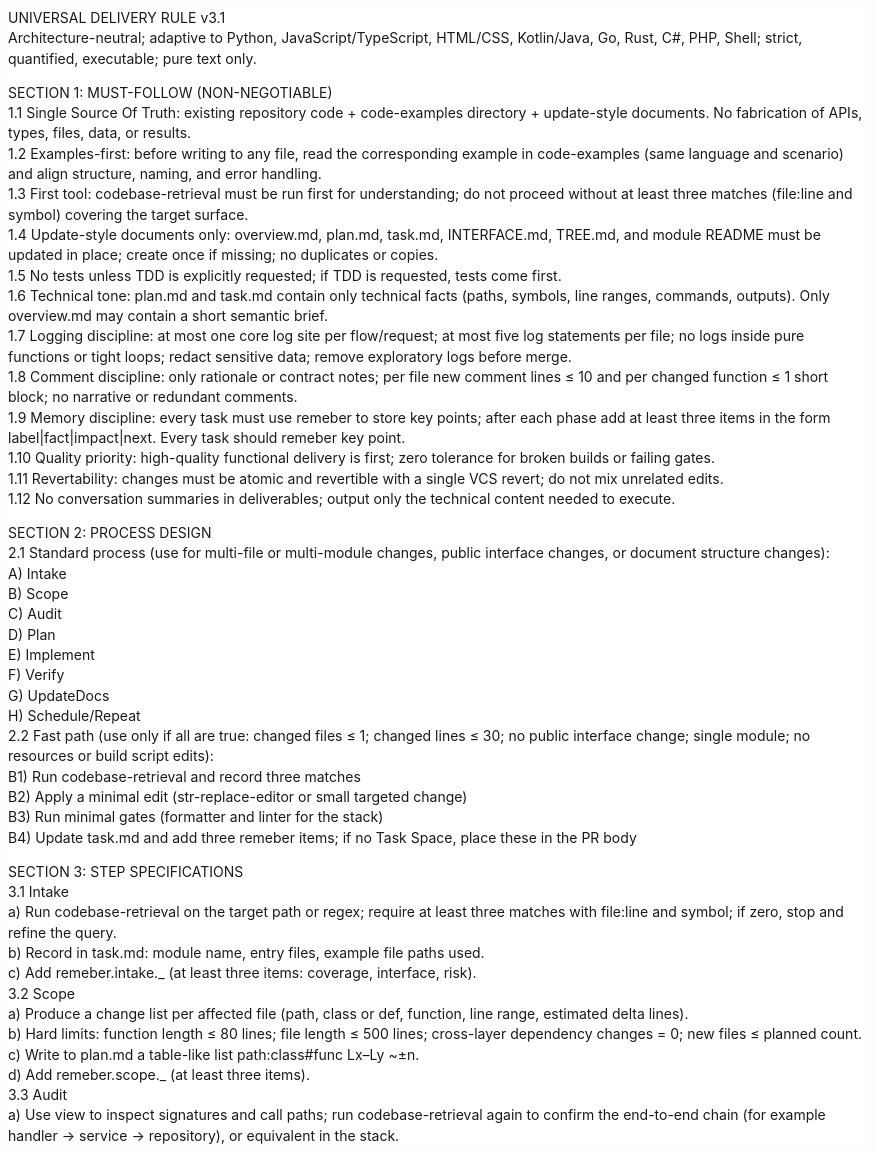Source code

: UNIVERSAL DELIVERY RULE v3.1  
Architecture-neutral; adaptive to Python, JavaScript/TypeScript, HTML/CSS, Kotlin/Java, Go, Rust, C#, PHP, Shell; strict, quantified, executable; pure text only.

SECTION 1: MUST-FOLLOW (NON-NEGOTIABLE)  
1.1 Single Source Of Truth: existing repository code + code-examples directory + update-style documents. No fabrication of APIs, types, files, data, or results.  
1.2 Examples-first: before writing to any file, read the corresponding example in code-examples (same language and scenario) and align structure, naming, and error handling.  
1.3 First tool: codebase-retrieval must be run first for understanding; do not proceed without at least three matches (file:line and symbol) covering the target surface.  
1.4 Update-style documents only: overview.md, plan.md, task.md, INTERFACE.md, TREE.md, and module README must be updated in place; create once if missing; no duplicates or copies.  
1.5 No tests unless TDD is explicitly requested; if TDD is requested, tests come first.  
1.6 Technical tone: plan.md and task.md contain only technical facts (paths, symbols, line ranges, commands, outputs). Only overview.md may contain a short semantic brief.  
1.7 Logging discipline: at most one core log site per flow/request; at most five log statements per file; no logs inside pure functions or tight loops; redact sensitive data; remove exploratory logs before merge.  
1.8 Comment discipline: only rationale or contract notes; per file new comment lines ≤ 10 and per changed function ≤ 1 short block; no narrative or redundant comments.  
1.9 Memory discipline: every task must use remeber to store key points; after each phase add at least three items in the form label|fact|impact|next. Every task should remeber key point.  
1.10 Quality priority: high-quality functional delivery is first; zero tolerance for broken builds or failing gates.  
1.11 Revertability: changes must be atomic and revertible with a single VCS revert; do not mix unrelated edits.  
1.12 No conversation summaries in deliverables; output only the technical content needed to execute.

SECTION 2: PROCESS DESIGN  
2.1 Standard process (use for multi-file or multi-module changes, public interface changes, or document structure changes):  
A) Intake  
B) Scope  
C) Audit  
D) Plan  
E) Implement  
F) Verify  
G) UpdateDocs  
H) Schedule/Repeat  
2.2 Fast path (use only if all are true: changed files ≤ 1; changed lines ≤ 30; no public interface change; single module; no resources or build script edits):  
B1) Run codebase-retrieval and record three matches  
B2) Apply a minimal edit (str-replace-editor or small targeted change)  
B3) Run minimal gates (formatter and linter for the stack)  
B4) Update task.md and add three remeber items; if no Task Space, place these in the PR body

SECTION 3: STEP SPECIFICATIONS  
3.1 Intake  
a) Run codebase-retrieval on the target path or regex; require at least three matches with file:line and symbol; if zero, stop and refine the query.  
b) Record in task.md: module name, entry files, example file paths used.  
c) Add remeber.intake._ (at least three items: coverage, interface, risk).  
3.2 Scope  
a) Produce a change list per affected file (path, class or def, function, line range, estimated delta lines).  
b) Hard limits: function length ≤ 80 lines; file length ≤ 500 lines; cross-layer dependency changes = 0; new files ≤ planned count.  
c) Write to plan.md a table-like list path:class#func Lx–Ly ~±n.  
d) Add remeber.scope._ (at least three items).  
3.3 Audit  
a) Use view to inspect signatures and call paths; run codebase-retrieval again to confirm the end-to-end chain (for example handler → service → repository), or equivalent in the stack.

Action item: Pull the source text out of the items word for word, keeping every line unchanged, and omit the pictures from your answer.

Answer space:
Source code

: UNIVERSAL DELIVERY RULE v3.1  
Architecture-neutral; adaptive to Python, JavaScript/TypeScript, HTML/CSS, Kotlin/Java, Go, Rust, C#, PHP, Shell; strict, quantified, executable; pure text only.

SECTION 1: MUST-FOLLOW (NON-NEGOTIABLE)  
1.1 Single Source Of Truth: existing repository code + code-examples directory + update-style documents. No fabrication of APIs, types, files, data, or results.  
1.2 Examples-first: before writing to any file, read the corresponding example in code-examples (same language and scenario) and align structure, naming, and error handling.  
1.3 First tool: codebase-retrieval must be run first for understanding; do not proceed without at least three matches (file:line and symbol) covering the target surface.  
1.4 Update-style documents only: overview.md, plan.md, task.md, INTERFACE.md, TREE.md, and module README must be updated in place; create once if missing; no duplicates or copies.  
1.5 No tests unless TDD is explicitly requested; if TDD is requested, tests come first.  
1.6 Technical tone: plan.md and task.md contain only technical facts (paths, symbols, line ranges, commands, outputs). Only overview.md may contain a short semantic brief.  
1.7 Logging discipline: at most one core log site per flow/request; at most five log statements per file; no logs inside pure functions or tight loops; redact sensitive data; remove exploratory logs before merge.  
1.8 Comment discipline: only rationale or contract notes; per file new comment lines ≤ 10 and per changed function ≤ 1 short block; no narrative or redundant comments.  
1.9 Memory discipline: every task must use remeber to store key points; after each phase add at least three items in the form label|fact|impact|next. Every task should remeber key point.  
1.10 Quality priority: high-quality functional delivery is first; zero tolerance for broken builds or failing gates.  
1.11 Revertability: changes must be atomic and revertible with a single VCS revert; do not mix unrelated edits.  
1.12 No conversation summaries in deliverables; output only the technical content needed to execute.

SECTION 2: PROCESS DESIGN  
2.1 Standard process (use for multi-file or multi-module changes, public interface changes, or document structure changes):  
A) Intake  
B) Scope  
C) Audit  
D) Plan  
E) Implement  
F) Verify  
G) UpdateDocs  
H) Schedule/Repeat  
2.2 Fast path (use only if all are true: changed files ≤ 1; changed lines ≤ 30; no public interface change; single module; no resources or build script edits):  
B1) Run codebase-retrieval and record three matches  
B2) Apply a minimal edit (str-replace-editor or small targeted change)  
B3) Run minimal gates (formatter and linter for the stack)  
B4) Update task.md and add three remeber items; if no Task Space, place these in the PR body

SECTION 3: STEP SPECIFICATIONS  
3.1 Intake  
a) Run codebase-retrieval on the target path or regex; require at least three matches with file:line and symbol; if zero, stop and refine the query.  
b) Record in task.md: module name, entry files, example file paths used.  
c) Add remeber.intake._ (at least three items: coverage, interface, risk).  
3.2 Scope  
a) Produce a change list per affected file (path, class or def, function, line range, estimated delta lines).  
b) Hard limits: function length ≤ 80 lines; file length ≤ 500 lines; cross-layer dependency changes = 0; new files ≤ planned count.  
c) Write to plan.md a table-like list path:class#func Lx–Ly ~±n.  
d) Add remeber.scope._ (at least three items).  
3.3 Audit  
a) Use view to inspect signatures and call paths; run codebase-retrieval again to confirm the end-to-end chain (for example handler → service → repository), or equivalent in the stack.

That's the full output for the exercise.